Wichtig wäre es auch gewesen herauszustellen, dass diese neuen Islamisten kein wirkliches Konzept für den Aufbau einer Gesellschaft entwickeln – daher auch der Rekurs auf den Terror – weshalb Olivier Roy in bezug auf sie von „Neofundamentalismus“ spricht, wobei der Islam- und Indonesienspezialist Martin van Bruinessen darauf hingewiesen hat, dass es im indonesischen Fundamentalismus ein solch ausgearbeitetes Gesellschaftskonzept nie gab.

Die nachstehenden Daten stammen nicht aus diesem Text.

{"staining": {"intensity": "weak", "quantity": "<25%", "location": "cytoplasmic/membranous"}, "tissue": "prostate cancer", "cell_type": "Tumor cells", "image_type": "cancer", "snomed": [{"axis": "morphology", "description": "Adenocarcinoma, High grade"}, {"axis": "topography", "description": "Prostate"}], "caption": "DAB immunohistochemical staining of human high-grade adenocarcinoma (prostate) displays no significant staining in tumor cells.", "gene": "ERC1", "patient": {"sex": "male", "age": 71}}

Die Studie lenkt die Aufmerksamkeit auf ein Problem, das gerade durch die Toleranz aufgeworfen wird, die den indonesischen Islam doch auszeichnet: die Duldung, die so symphatischen Erscheinungen wie dem sufistischem Synkretismus entgegenbebracht wird, erstreckt sich genauso auch auf so erschreckende Phänomene wie die Ibn Taymiyya-Linie der Islaminterpretation. In den betroffenen Pesantren können die Demagogen ungehindert Kindern den Kopf verdrehen und später deren Loyalität für ihre üblen Machenschaften ausnutzen.

Aber der radikale Jihadismus ist eben nicht nur noch eine mögliche Interpretation, die beliebig neben allen anderen ihre Berechtigung hätte. „Keine Toleranz für die Feinde der Toleranz“ – wenn das Popper-Wort je seine Berechtigung hatte, dann hier.